Une équipe franco‐allemande montre la signature des mouvementsdu noyau liquide de la Terre dans les données gravimétriques et magnétiques, obtenues grâce aux missions spatiales Grace et Champ. C'est la première fois qu'une anomalie de gravité est expliquée par des mouvements dans le noyau liquide. Un nouveau moyen d'étudier la dynamo terrestre se dessine. Une étude parue en ligne dans la revue Pnas du 11 octobre 2012.
L'enveloppe la plus externe du noyau terrestre est composée de métal en fusion riche en fer. Les mouvements de ce métal conducteur sont à l'origine du champ magnétique terrestre. Jusqu'à présent, la dynamique du noyau fluide ne pouvait être appréhendée qu'à travers des observations des variations du champ magnétique terrestre.
Or, de la même façon que les grands courants océaniques se traduisent par des déplacements de masse, les mouvements dans le noyau liquide doivent également induire des redistributions de masse au sein du système Terre, qui s’accompagneraient de variations temporelles du champ de pesanteur terrestre très faibles mais détectables. C'est le défi que viennent de lever les auteurs de l'article paru dans Pnas.
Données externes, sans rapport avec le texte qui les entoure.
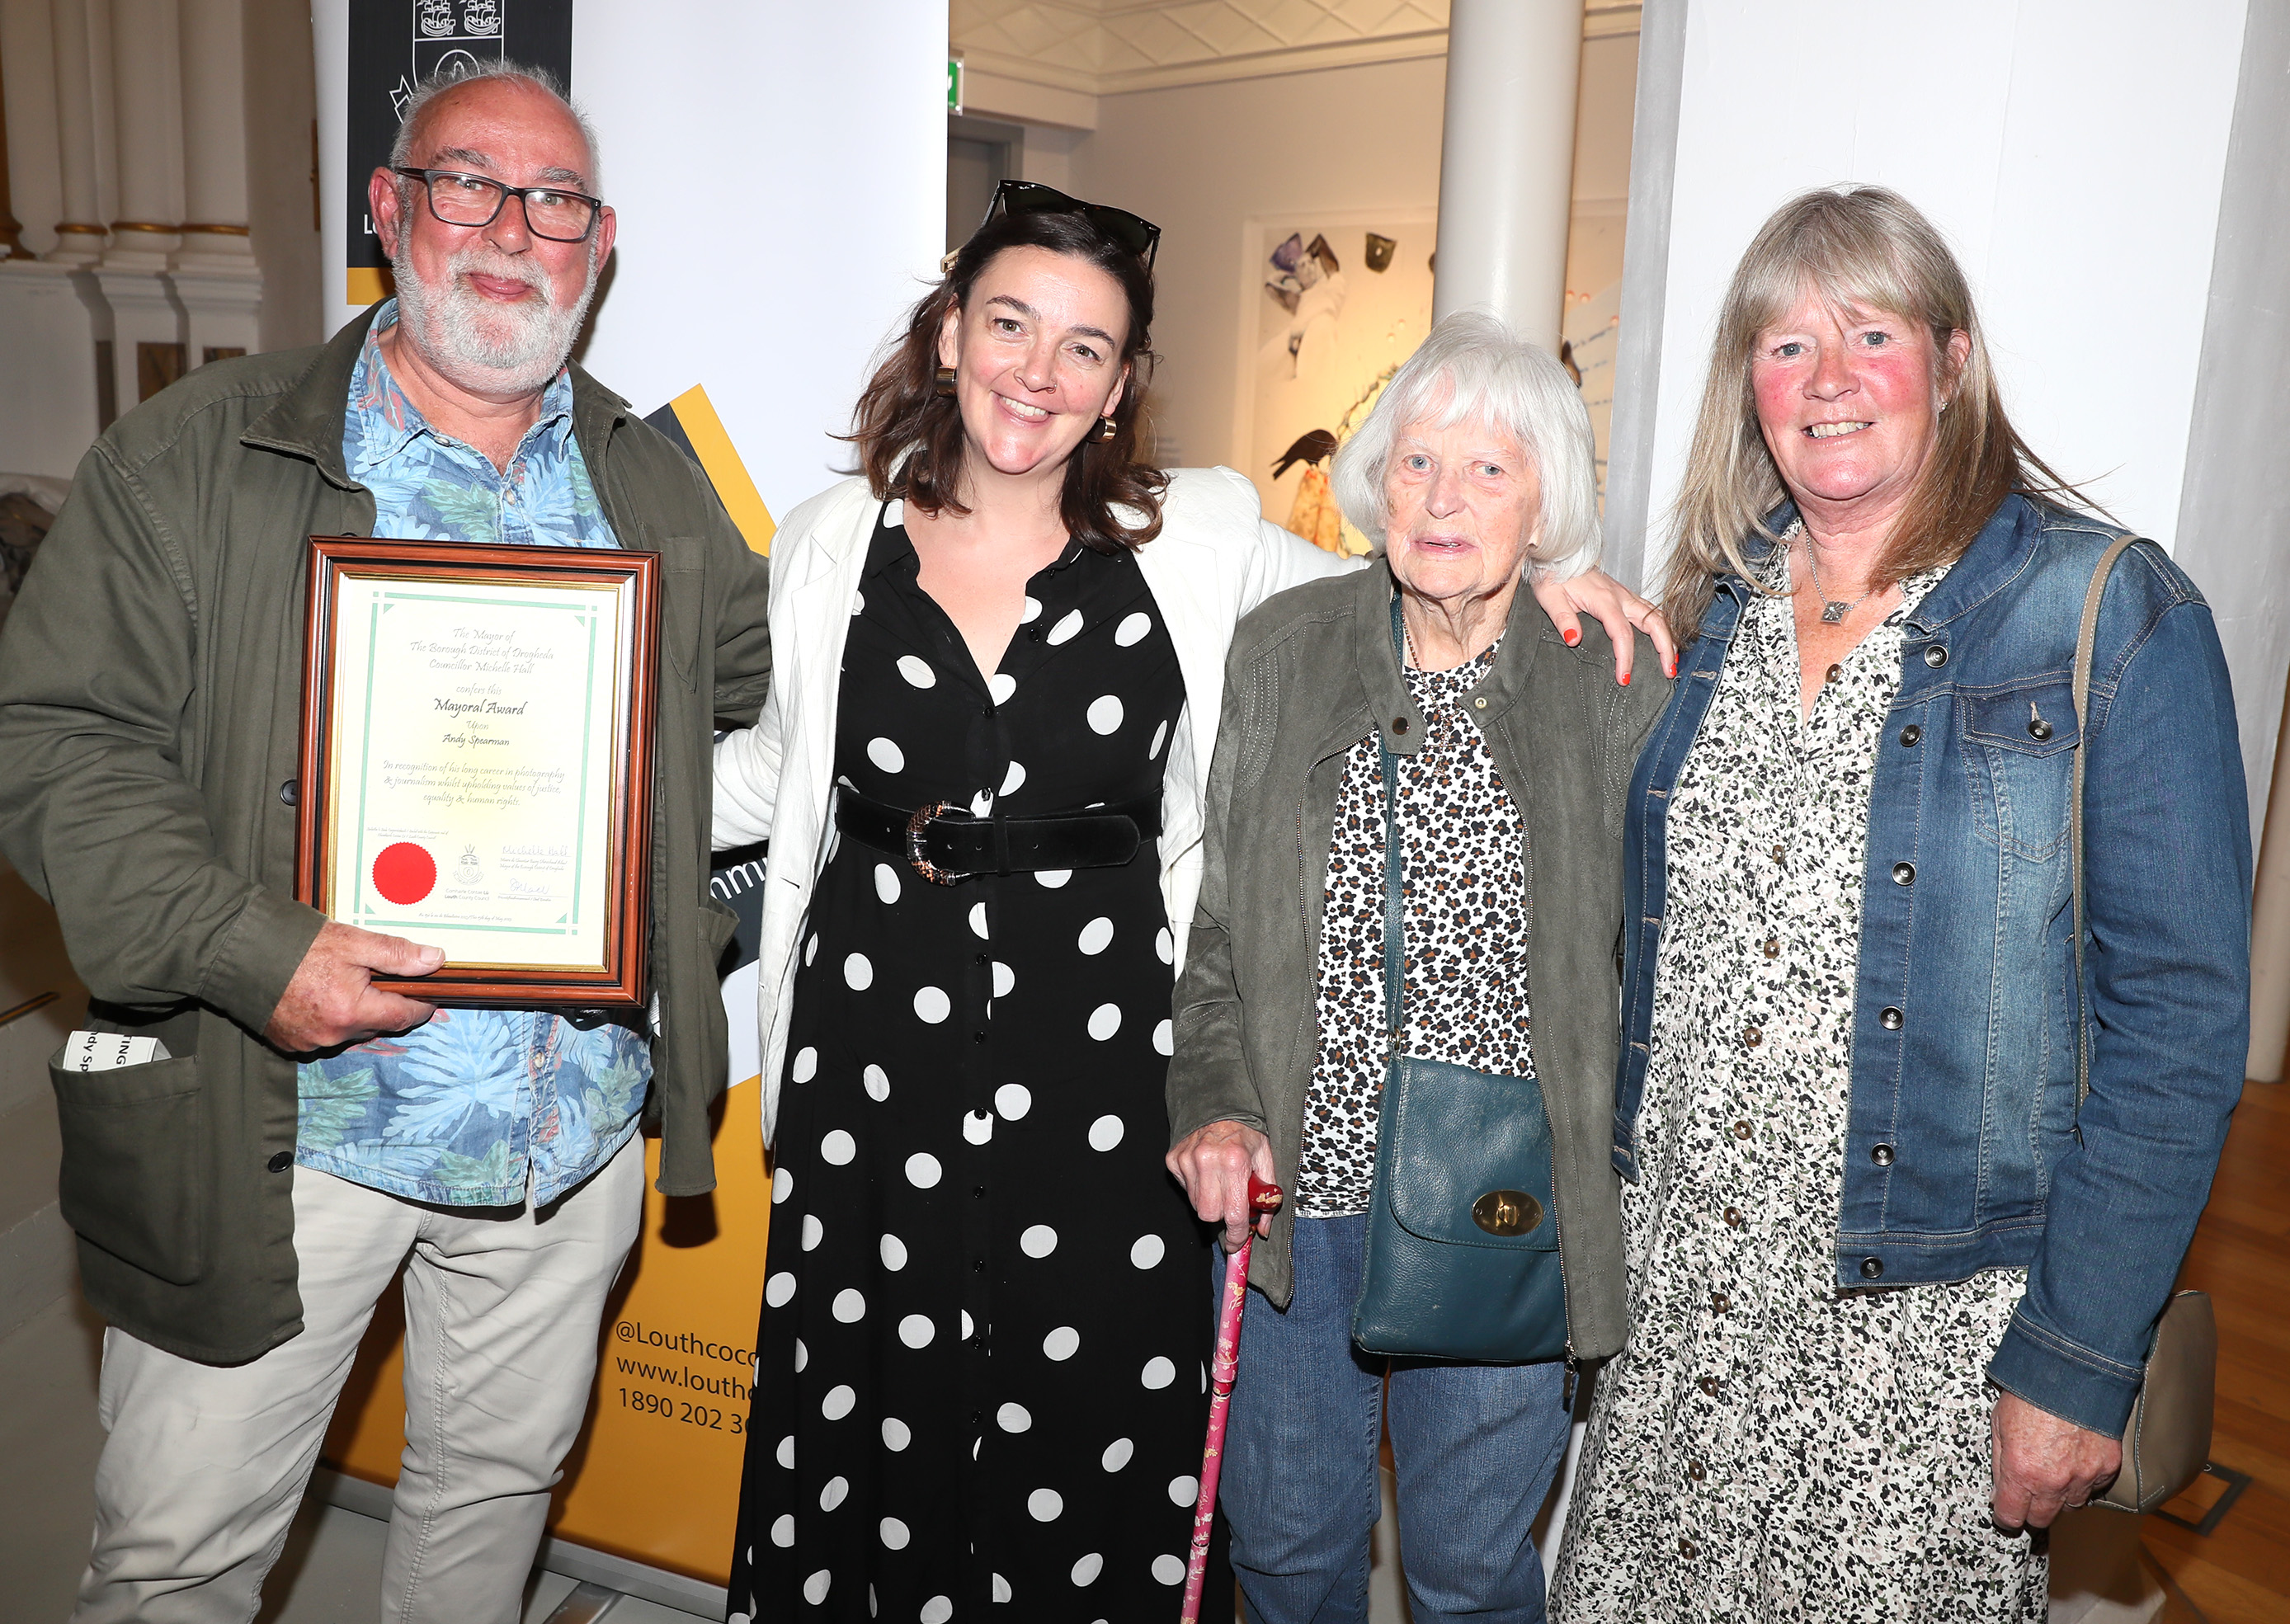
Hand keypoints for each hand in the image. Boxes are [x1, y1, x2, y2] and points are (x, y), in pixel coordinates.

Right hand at [264, 921, 443, 1052]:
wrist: (239, 953)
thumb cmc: (296, 946)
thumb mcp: (353, 942)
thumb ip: (397, 954)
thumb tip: (435, 960)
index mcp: (353, 1012)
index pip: (404, 1016)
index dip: (421, 1004)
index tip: (429, 993)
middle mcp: (332, 1034)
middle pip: (377, 1024)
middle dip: (384, 1003)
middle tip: (382, 978)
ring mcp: (309, 1042)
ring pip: (350, 1030)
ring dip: (356, 1012)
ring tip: (346, 983)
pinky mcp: (290, 1042)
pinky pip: (323, 1034)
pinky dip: (329, 1018)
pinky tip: (321, 995)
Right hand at [1167, 1120, 1275, 1250]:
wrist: (1222, 1107)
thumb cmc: (1245, 1133)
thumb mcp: (1265, 1161)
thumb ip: (1267, 1197)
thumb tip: (1261, 1229)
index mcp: (1234, 1161)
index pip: (1233, 1214)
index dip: (1237, 1234)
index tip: (1237, 1242)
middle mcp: (1208, 1160)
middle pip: (1208, 1214)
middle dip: (1221, 1216)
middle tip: (1230, 1205)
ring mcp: (1187, 1159)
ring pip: (1195, 1203)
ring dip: (1209, 1200)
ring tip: (1219, 1182)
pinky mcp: (1174, 1158)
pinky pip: (1184, 1188)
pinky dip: (1196, 1186)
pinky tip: (1206, 1172)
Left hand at [1530, 568, 1678, 685]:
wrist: (1558, 553)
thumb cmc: (1553, 575)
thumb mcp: (1550, 598)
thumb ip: (1563, 619)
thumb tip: (1574, 639)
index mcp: (1603, 599)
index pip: (1622, 633)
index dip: (1626, 657)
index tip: (1624, 677)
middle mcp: (1620, 595)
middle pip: (1653, 622)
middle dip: (1665, 647)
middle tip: (1668, 670)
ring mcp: (1624, 594)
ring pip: (1656, 615)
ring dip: (1667, 637)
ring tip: (1671, 659)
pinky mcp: (1623, 594)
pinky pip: (1649, 610)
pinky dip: (1660, 626)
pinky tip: (1662, 639)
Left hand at [1991, 1390, 2122, 1529]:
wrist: (2072, 1371)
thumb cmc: (2030, 1392)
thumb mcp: (1998, 1424)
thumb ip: (2000, 1462)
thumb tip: (2000, 1489)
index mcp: (2021, 1471)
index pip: (2011, 1517)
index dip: (2005, 1516)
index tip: (2005, 1513)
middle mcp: (2053, 1481)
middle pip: (2042, 1519)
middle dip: (2032, 1510)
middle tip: (2028, 1494)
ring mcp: (2083, 1477)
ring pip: (2070, 1506)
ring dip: (2060, 1495)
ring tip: (2053, 1472)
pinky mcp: (2107, 1467)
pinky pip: (2094, 1487)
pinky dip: (2084, 1479)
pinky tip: (2075, 1460)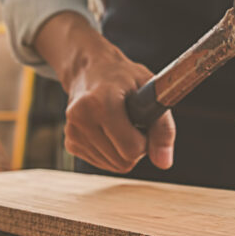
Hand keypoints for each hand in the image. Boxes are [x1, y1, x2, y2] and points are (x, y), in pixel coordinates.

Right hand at [35, 11, 175, 172]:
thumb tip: (164, 162)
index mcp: (101, 103)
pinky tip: (108, 130)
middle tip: (133, 122)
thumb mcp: (150, 91)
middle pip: (124, 161)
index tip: (143, 122)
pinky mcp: (70, 143)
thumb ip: (163, 126)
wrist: (89, 70)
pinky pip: (104, 163)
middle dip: (136, 147)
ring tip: (120, 123)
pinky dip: (112, 152)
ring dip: (124, 150)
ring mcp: (73, 133)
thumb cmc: (123, 77)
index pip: (132, 149)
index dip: (146, 139)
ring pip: (114, 166)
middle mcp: (81, 118)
Des mesures mensuelles des variations de la pesanteur
Depuis le lancement de la mission Grace en 2002, les variations temporelles du champ de pesanteur sont mesurées tous les mois à l’échelle globale. Même si elles sont dominées par l’effet des mouvements de masse associés au cycle de l’eau entre atmosphère, océans, calottes polaires et hydrosphère continentale, ces observations, combinées avec les données magnétiques, ouvrent de nouvelles possibilités pour l’étude des phénomènes du noyau aux échelles de temps décennale à subdécennale.
Mode de variabilité commun mis en évidence entre l’accélération magnétique et la pesanteur. Les courbes de gauche représentent la variabilité temporelle dimensionnée de chaque champ de 2002 à 2011 (en rouge, l’accélération magnétique et en bleu, la pesanteur), les cartes de droite représentent le motif spatial adimensionné associé. © Miora et al., Pnas 2012
À partir d’une analyse de 8 ans de données du satellite Champ pour le champ magnétique et des géoïdes Grace construits par le Cnes/GRGS pour le champ de pesanteur, ainsi que de sorties de modèles océanique et hydrologique, l'équipe de scientifiques a mis en évidence une variabilité commune aux échelles de temps interannuelles entre l’accélération du champ magnétique terrestre et la pesanteur dans une zone centrée sur l’Afrique, s’étendant de l’océan Atlantique à l’océan Indien (voir figure ci-dessus).
La région où ce signal est détecté présente des caractéristiques très particulières : d’une part, c’est là qu’une diminution extrêmement importante de l’intensité du champ magnétique du noyau est observée depuis plusieurs décennies, et d’autre part, les modèles de flux construits à partir des données Champ montrent que cette zone est associée à des mouvements importants à la surface du noyau. L’amplitude de la variabilité commune détectée est cohérente avec des estimations théoriques antérieures, elle est donc compatible avec une origine liée au noyau.
Des variations dans les couches superficielles du noyau pourraient être mises en jeu, mais à ce jour aucune explication satisfaisante ne peut encore être proposée et le modèle physique complet rendant compte de ces observations reste à construire. Néanmoins, ces résultats et leurs implications géodynamiques importantes soulignent le très grand intérêt des missions satellitaires d’observation des champs de potentiels terrestres, présentes et futures, pour la modélisation et la compréhension du cœur de notre planète.